Yes, everyone, the Super Bowl line above is a joke. That’s where we are now. We have to make fun of our own failures and faceplants until we get back to at least .500 again. For you young whippersnappers who have only ever known Patriots Super Bowls and the post-curse Red Sox, I realize this is disorienting, but that’s how this works.
Anyway, as you probably saw while you were finishing your morning coffee and avoiding all the work you blew off on Friday afternoon, J.J. Watt broke the news that J.J. Watt is signing with the Arizona Cardinals — which, notably, unless I missed something, has never been one of the teams he was linked to in his 2.5 weeks of free agency:
Good for them. Glad J.J’s happy. Meanwhile, since we are still Patriots fans and it is all about us, this begs the question: were the Patriots ever in the mix to sign him?
Cause the 2020 Patriots’ run defense was, there’s no way to say this nicely, piss-poor in 2020. The Pats ranked a lowly 26th in rushing yards allowed per game, averaging 131.4. They gave up 17 scores on the ground on the season, which puts them tied for 18th in the league for rushing TDs allowed.
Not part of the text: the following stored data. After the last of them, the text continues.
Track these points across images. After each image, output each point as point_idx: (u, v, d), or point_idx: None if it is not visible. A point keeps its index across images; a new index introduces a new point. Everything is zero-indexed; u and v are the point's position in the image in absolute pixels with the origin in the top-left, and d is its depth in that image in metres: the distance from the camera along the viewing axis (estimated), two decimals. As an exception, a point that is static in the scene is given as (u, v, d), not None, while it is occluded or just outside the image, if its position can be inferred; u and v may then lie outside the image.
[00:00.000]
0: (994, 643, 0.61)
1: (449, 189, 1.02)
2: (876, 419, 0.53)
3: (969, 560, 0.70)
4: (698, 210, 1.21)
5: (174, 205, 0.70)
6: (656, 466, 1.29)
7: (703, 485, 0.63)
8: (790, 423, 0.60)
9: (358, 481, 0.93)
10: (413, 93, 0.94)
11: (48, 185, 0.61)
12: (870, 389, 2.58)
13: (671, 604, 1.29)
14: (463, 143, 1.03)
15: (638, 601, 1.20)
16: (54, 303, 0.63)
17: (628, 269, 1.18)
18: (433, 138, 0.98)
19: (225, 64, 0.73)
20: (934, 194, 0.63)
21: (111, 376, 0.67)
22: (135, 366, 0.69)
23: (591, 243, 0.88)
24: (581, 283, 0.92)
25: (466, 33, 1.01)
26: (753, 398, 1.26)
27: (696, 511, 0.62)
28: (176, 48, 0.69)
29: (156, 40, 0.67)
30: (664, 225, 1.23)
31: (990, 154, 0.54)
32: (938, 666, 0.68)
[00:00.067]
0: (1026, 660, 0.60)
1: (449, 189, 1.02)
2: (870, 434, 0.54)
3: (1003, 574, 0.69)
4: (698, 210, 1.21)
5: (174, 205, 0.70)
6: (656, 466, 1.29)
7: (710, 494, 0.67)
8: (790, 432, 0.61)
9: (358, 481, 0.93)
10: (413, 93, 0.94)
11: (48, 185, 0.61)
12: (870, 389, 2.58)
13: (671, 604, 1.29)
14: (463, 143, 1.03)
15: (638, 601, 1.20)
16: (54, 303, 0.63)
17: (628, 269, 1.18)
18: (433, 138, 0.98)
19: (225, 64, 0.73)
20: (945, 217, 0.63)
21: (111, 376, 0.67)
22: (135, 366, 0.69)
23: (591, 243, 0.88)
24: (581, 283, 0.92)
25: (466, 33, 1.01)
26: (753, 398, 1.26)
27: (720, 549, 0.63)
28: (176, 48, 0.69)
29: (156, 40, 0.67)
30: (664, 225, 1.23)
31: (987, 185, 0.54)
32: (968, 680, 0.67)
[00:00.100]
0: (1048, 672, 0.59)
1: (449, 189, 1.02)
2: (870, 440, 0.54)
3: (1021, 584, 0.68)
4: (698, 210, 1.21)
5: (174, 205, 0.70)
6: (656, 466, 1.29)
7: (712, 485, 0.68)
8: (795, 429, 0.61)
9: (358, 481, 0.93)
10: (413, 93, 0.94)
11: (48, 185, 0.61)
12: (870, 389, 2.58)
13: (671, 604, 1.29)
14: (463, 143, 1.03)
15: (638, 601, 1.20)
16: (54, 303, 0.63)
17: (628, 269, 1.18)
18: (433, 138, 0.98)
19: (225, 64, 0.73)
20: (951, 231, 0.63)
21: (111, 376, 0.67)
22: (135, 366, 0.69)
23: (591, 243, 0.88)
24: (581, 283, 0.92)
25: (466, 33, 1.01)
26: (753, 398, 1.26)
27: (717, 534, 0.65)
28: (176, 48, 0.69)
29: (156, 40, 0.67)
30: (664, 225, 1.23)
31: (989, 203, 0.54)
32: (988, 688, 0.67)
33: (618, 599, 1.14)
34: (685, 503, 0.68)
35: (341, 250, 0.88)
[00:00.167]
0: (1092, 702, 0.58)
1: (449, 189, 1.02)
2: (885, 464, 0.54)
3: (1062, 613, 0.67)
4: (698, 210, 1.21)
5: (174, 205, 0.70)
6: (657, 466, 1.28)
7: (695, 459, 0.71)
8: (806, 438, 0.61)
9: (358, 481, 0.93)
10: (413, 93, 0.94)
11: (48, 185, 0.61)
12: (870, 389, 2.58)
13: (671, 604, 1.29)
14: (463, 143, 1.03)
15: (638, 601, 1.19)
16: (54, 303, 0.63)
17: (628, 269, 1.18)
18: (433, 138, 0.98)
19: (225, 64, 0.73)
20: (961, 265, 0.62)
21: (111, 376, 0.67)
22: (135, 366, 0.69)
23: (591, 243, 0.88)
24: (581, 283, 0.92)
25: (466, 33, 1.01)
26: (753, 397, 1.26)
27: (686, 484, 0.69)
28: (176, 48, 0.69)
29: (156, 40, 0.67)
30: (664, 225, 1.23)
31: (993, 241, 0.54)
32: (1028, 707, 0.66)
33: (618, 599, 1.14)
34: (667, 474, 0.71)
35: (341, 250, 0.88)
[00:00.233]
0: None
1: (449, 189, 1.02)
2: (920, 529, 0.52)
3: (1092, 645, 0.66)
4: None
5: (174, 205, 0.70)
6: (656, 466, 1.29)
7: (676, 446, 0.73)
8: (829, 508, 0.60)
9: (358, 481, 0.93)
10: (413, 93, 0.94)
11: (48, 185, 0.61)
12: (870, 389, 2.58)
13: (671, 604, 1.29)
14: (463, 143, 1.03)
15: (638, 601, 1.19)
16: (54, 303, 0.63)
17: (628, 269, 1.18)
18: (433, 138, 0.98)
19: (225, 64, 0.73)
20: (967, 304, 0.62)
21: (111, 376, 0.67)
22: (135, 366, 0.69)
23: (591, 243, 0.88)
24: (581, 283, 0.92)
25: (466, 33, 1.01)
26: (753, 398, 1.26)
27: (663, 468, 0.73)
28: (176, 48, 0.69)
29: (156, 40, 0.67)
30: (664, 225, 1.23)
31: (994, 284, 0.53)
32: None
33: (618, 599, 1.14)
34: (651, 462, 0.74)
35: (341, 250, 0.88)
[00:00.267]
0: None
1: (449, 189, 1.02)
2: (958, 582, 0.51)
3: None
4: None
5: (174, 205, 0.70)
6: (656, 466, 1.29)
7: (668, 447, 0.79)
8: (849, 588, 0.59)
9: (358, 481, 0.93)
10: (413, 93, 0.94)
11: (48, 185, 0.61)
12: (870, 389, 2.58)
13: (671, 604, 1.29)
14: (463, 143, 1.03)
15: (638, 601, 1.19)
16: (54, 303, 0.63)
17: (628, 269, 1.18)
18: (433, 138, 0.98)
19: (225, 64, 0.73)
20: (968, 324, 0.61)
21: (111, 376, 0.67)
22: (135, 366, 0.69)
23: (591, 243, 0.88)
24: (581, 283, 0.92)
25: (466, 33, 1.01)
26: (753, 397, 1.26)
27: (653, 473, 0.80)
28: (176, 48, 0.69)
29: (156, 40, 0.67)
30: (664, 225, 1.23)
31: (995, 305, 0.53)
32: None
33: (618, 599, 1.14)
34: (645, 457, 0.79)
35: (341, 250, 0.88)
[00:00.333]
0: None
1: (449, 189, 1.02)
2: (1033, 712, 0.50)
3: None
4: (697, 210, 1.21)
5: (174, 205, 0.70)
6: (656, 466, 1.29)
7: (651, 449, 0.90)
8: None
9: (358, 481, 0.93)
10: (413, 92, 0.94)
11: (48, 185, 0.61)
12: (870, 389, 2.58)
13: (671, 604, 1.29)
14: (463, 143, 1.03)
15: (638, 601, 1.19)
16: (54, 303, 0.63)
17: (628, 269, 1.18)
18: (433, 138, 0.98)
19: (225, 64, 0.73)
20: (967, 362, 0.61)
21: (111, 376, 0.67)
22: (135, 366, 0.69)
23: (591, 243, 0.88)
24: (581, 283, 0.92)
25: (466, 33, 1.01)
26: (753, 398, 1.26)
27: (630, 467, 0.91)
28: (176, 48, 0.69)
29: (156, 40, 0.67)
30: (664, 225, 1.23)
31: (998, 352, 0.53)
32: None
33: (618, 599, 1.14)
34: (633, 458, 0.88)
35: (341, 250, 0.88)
As it often goes in football, there’s a plethora of reasons for this, ranging from Rona opt-outs to a lack of defensive tackle depth to several young guys playing at the second level of the defense to choosing to play more dime defense than ever before, but the point is, all the numbers match your eyeball test. The run defense stunk out loud in 2020 and they also only sacked the quarterback 24 times all season, which ranks 27th in the league. J.J. Watt’s pretty good at that too.
So, fortunately for those of us who were wondering if the Patriots could’ve had a chance to make what our man Keagan Steifel called the perfect match of J.J. Watt and Bill Belichick a reality, the answer from The Athletic’s Jeff Howe is that the Patriots pulled the Danny Ainge classic. They called to see what was cooking, and decided the price was too high to make it work.
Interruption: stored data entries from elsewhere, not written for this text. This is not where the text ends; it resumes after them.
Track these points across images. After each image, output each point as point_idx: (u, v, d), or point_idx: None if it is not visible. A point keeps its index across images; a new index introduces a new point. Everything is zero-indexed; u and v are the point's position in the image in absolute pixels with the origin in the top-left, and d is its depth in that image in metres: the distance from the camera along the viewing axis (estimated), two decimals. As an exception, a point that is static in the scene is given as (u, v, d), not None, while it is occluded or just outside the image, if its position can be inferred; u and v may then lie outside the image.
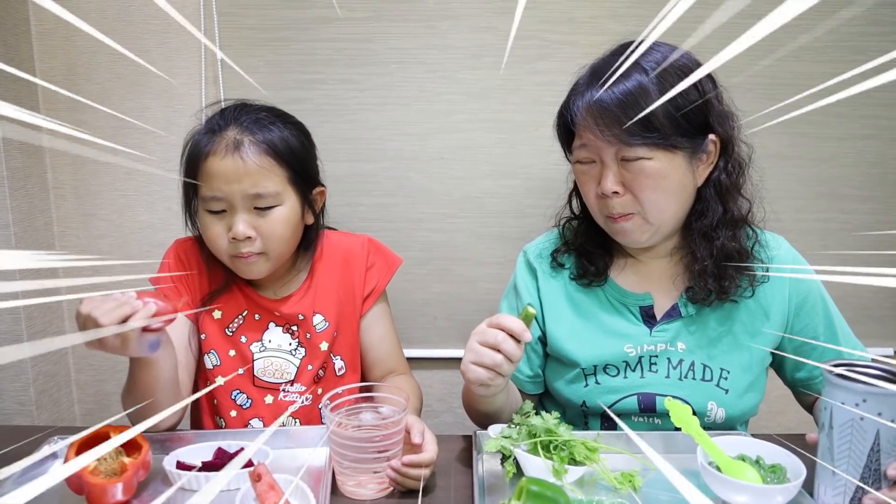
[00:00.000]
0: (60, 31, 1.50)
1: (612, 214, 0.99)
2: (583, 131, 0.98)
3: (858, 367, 0.78)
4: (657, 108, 0.92)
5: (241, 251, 1.07)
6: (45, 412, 1.59)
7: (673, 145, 0.94)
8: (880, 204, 1.60)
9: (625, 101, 0.92)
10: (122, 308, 0.86)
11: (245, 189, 1.04)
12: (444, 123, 1.54)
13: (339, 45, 1.50)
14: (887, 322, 1.67)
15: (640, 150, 0.93)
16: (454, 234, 1.60)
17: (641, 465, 0.91)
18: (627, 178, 0.96)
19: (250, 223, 1.06)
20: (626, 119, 0.91)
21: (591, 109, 0.95)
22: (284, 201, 1.08)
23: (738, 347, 1.04)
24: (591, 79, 0.98)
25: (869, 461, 0.74)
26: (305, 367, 1.18)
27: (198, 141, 1.08)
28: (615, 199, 0.97)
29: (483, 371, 0.87)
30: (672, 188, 0.96)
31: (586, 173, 1.01)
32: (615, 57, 0.98)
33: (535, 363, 1.14)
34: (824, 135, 1.57)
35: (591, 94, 0.95)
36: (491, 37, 1.50)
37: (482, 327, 0.88)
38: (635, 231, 1.00)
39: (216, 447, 0.93)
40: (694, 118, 0.95)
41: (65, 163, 1.58)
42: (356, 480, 0.87)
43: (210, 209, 1.07)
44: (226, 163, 1.04)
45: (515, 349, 0.86)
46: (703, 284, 1.01)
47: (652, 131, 0.92)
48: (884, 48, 1.51)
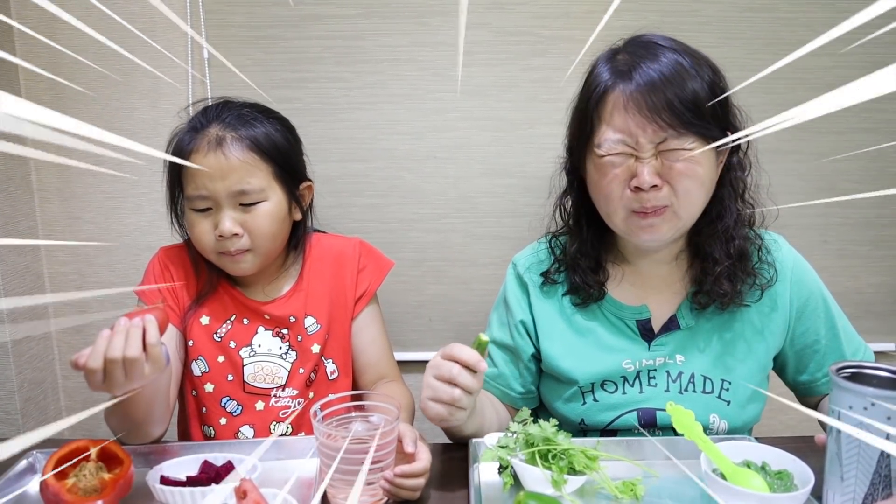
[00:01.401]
0: (43, 30, 1.47)
1: (643, 209, 0.92)
2: (619, 119, 0.90)
3: (865, 370, 0.76)
4: (703, 93, 0.87)
5: (227, 248, 1.06)
6: (31, 420, 1.56)
7: (713, 136, 0.89)
8: (880, 198, 1.58)
9: (673, 80, 0.87)
10: (133, 334, 0.82)
11: (229, 186, 1.03)
12: (437, 122, 1.51)
13: (328, 42, 1.47)
14: (888, 317, 1.66)
15: (687, 140, 0.88)
16: (448, 235, 1.57)
17: (644, 472, 0.88)
18: (666, 168, 0.90)
19: (236, 220, 1.05)
20: (679, 103, 0.86)
21: (637, 92, 0.88)
22: (270, 197, 1.08)
23: (739, 357, 1.02)
24: (625, 62, 0.91)
25: (879, 466, 0.71)
26: (297, 370, 1.15)
27: (181, 139, 1.07)
28: (652, 192, 0.90)
29: (441, 407, 0.84)
30: (706, 182, 0.93)
31: (616, 167, 0.92)
32: (637, 46, 0.94)
33: (527, 380, 1.11)
34: (824, 129, 1.55)
35: (636, 74, 0.88)
36: (484, 33, 1.47)
37: (437, 360, 0.86)
38: (664, 226, 0.93)
39: (202, 460, 0.90)
40: (721, 112, 0.92)
41: (49, 165, 1.54)
42: (347, 493, 0.84)
43: (195, 207, 1.06)
44: (209, 160, 1.03)
45: (472, 381, 0.83)
46: (718, 287, 0.98)
47: (700, 117, 0.88)
48: (883, 39, 1.49)
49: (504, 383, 1.11)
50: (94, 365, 0.81)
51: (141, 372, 0.83)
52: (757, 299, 1.01)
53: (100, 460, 0.83)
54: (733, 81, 1.47)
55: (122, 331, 0.82)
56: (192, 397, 1.16)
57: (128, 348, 0.81)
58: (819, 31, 1.28)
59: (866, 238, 1.61)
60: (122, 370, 0.81)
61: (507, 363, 1.11)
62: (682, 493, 0.85)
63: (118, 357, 0.80)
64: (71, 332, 1.63)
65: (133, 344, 0.81)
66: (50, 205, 1.57)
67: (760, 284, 1.00)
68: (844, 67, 1.51)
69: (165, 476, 0.87)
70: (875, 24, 1.25)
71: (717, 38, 1.50)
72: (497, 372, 1.11)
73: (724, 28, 1.49)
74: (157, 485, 0.84)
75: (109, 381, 0.82)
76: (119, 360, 0.81)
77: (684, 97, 0.87)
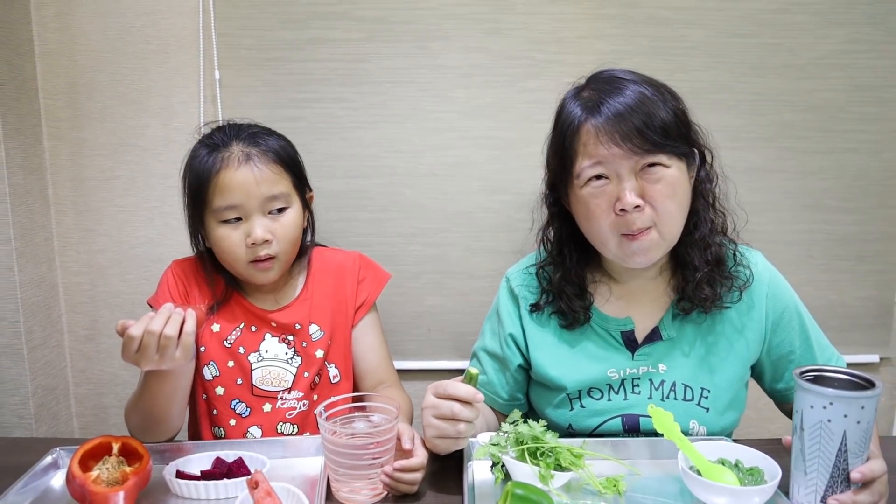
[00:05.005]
0: (63, 50, 1.54)
1: (630, 231, 0.97)
2: (594, 149, 0.96)
3: (827, 373, 0.82)
4: (667, 116, 0.95)
5: (259, 254, 1.14)
6: (43, 425, 1.61)
7: (683, 153, 0.98)
8: (863, 215, 1.64)
9: (638, 108, 0.94)
10: (175, 318, 0.93)
11: (262, 193, 1.13)
12: (437, 141, 1.58)
13: (333, 64, 1.55)
14: (872, 330, 1.70)
15: (661, 157, 0.95)
16: (447, 249, 1.63)
17: (627, 470, 0.94)
18: (646, 189, 0.96)
19: (266, 227, 1.14)
20: (644, 126, 0.94)
21: (608, 123, 0.95)
22: (293, 203, 1.18)
23: (718, 367, 1.08)
24: (591, 98, 0.99)
25: (837, 461, 0.78)
26: (302, 374, 1.22)
27: (202, 159, 1.14)
28: (636, 213, 0.96)
29: (449, 441, 0.91)
30: (683, 199, 1.00)
31: (599, 195, 0.98)
32: (600, 82, 1.01)
33: (513, 388, 1.17)
34: (809, 149, 1.61)
35: (604, 107, 0.96)
36: (482, 57, 1.54)
37: (433, 401, 0.91)
38: (652, 248, 0.99)
39: (214, 457, 0.96)
40: (687, 131, 1.00)
41: (65, 179, 1.61)
42: (350, 487, 0.90)
43: (224, 219, 1.14)
44: (241, 173, 1.12)
45: (471, 414, 0.89)
46: (699, 293, 1.04)
47: (669, 138, 0.95)
48: (861, 64, 1.56)
49: (492, 390, 1.17)
50: (134, 332, 0.91)
51: (172, 353, 0.93)
52: (736, 300, 1.07)
53: (121, 455, 0.89)
54: (720, 103, 1.55)
55: (166, 312, 0.94)
56: (203, 400, 1.22)
57: (167, 327, 0.92)
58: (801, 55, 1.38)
59: (851, 253, 1.66)
60: (156, 345, 0.91)
61: (496, 372, 1.17)
62: (662, 489, 0.91)
63: (156, 331, 0.91)
64: (83, 339, 1.69)
65: (172, 325, 0.92)
66: (65, 217, 1.63)
67: (738, 286, 1.06)
68: (828, 91, 1.58)
69: (181, 471, 0.93)
70: (855, 49, 1.34)
71: (705, 62, 1.56)
72: (486, 379, 1.18)
73: (711, 52, 1.56)
74: (174, 478, 0.90)
75: (142, 352, 0.92)
76: (156, 335, 0.91)
77: (651, 122, 0.94)
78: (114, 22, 1.54)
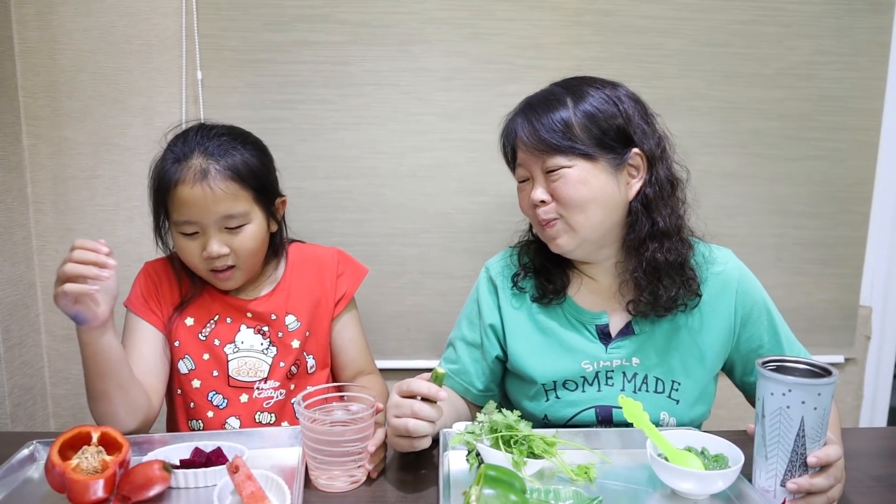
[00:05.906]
0: (43, 49, 1.55)
1: (541, 221, 1.07)
2: (517, 152, 1.11)
3: (788, 363, 0.86)
4: (575, 123, 1.03)
5: (216, 266, 1.15)
6: (20, 425, 1.60)
7: (590, 154, 1.03)
8: (828, 220, 1.70)
9: (546, 118, 1.04)
10: (92, 257, 0.94)
11: (218, 212, 1.12)
12: (417, 143, 1.61)
13: (316, 67, 1.57)
14: (838, 332, 1.76)
15: (560, 159, 1.03)
16: (427, 249, 1.66)
17: (599, 459, 0.97)
18: (553, 187, 1.05)
19: (223, 241, 1.14)
20: (546, 132, 1.03)
21: (521, 130, 1.07)
22: (252, 219, 1.16)
23: (688, 361, 1.11)
24: (520, 107, 1.11)
25: (796, 446, 0.81)
26: (277, 364, 1.24)
27: (165, 169, 1.14)
28: (542, 206, 1.06)
29: (406, 441, 0.92)
30: (593, 195, 1.04)
31: (523, 190, 1.11)
32: (546, 89, 1.11)
33: (488, 378, 1.20)
34: (777, 155, 1.67)
35: (519, 117, 1.09)
36: (462, 61, 1.58)
37: (396, 399, 0.93)
38: (561, 236, 1.07)
39: (193, 447, 0.97)
40: (614, 134, 1.04)
41: (45, 178, 1.61)
42: (329, 474, 0.92)
43: (183, 232, 1.14)
44: (195, 192, 1.10)
45: (431, 412, 0.91)
46: (639, 296, 1.08)
47: (568, 141, 1.02)
48: (827, 75, 1.62)
49: (467, 380, 1.19)
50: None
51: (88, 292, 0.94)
52: (696, 305, 1.10)
53: (101, 445, 0.90)
54: (694, 110, 1.60)
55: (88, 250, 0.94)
56: (178, 395, 1.23)
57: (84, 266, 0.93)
58: (771, 65, 1.43)
59: (816, 257, 1.72)
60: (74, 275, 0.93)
61: (474, 361, 1.19)
62: (631, 476, 0.94)
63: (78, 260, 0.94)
64: (61, 339, 1.68)
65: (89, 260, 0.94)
66: (45, 216, 1.63)
67: (694, 290, 1.09)
68: (796, 100, 1.64)
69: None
70: (821, 61, 1.40)
71: (679, 70, 1.61)
72: (462, 368, 1.19)
73: (685, 61, 1.61)
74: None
75: (59, 286, 0.93)
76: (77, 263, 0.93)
77: (550, 124, 1.03)
78: (96, 21, 1.54)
The Patriots made a call to the Watt camp, but the two sides were never close to making anything happen. The price was pretty substantial. https://t.co/keCvVUfrDv— Jeff Howe (@jeffphowe) March 1, 2021
Bummer. In the meantime, there’s a few takeaways here from a Patriots perspective, even for a bit of news as innocuous as “they called and that was pretty much it”.
First and foremost, for all that we heard this year from guys like Tom E. Curran about how the Patriots were gearing up for an “extremely aggressive offseason”, this would certainly appear to indicate two things:
- The Patriots, Bill Belichick, and new de-facto GM Dave Ziegler aren’t going to get into a top-dollar bidding war, even for a player with J.J. Watt’s trophy room and first-ballot Hall of Fame talent.
- Bill’s been famously loath to give edge rushers the bag in the past, at least after the Adalius Thomas Experience at the tail end of Dynasty 1.0. He tends to prefer to find edge-setting and pass-rushing help via the draft and with undervalued free agents and trade acquisitions, and this would seem to confirm that Bill very much does not want a Von Miller or JJ Watt-level contract on the books anytime soon.
Finally, and apologies if this is a Captain Obvious observation, but Bill doesn’t seem to be particularly enthusiastic about jumping in on any of the big-name high-stakes trade and free agency action we’ve seen so far, whether that was Matthew Stafford, Carson Wentz, or J.J. Watt now. And a decent part of the reason for that may very well be, as many Pats fans are acutely aware, the list of New England’s pending free agents is about as long as the scroll Jafar drops to the Sultan in Aladdin.
Allocating $31 million over two years to one guy, no matter how good of a defensive lineman he is, is probably not the best way to approach a roster with as many question marks as the 2021 Patriots currently have. If you go by average annual value for the deal Watt ended up signing, that’s roughly 25% of the cap space the Patriots are projected to have this offseason, all for one player. Bill’s never wanted a top-heavy team, even when he was paying guys like Gronk, Stephon Gilmore, DMac, and Shaq Mason, so avoiding tying up that kind of money on J.J. Watt (or, presumably, anyone else) stays consistent with the Belichick M.O. of building a deep roster with a strong “middle class”.
And hey, if you’re disheartened by the Patriots’ lack of action this offseason so far, it’s OK; we’re used to playing football here until February, which means there’s usually about 6 weeks between the Super Bowl and free agency. Since the Patriots season ended on January 3rd, it’s been almost eight weeks now, so, it’s kind of like New England football jet-lag. But take heart. Free agency hasn’t even technically started yet.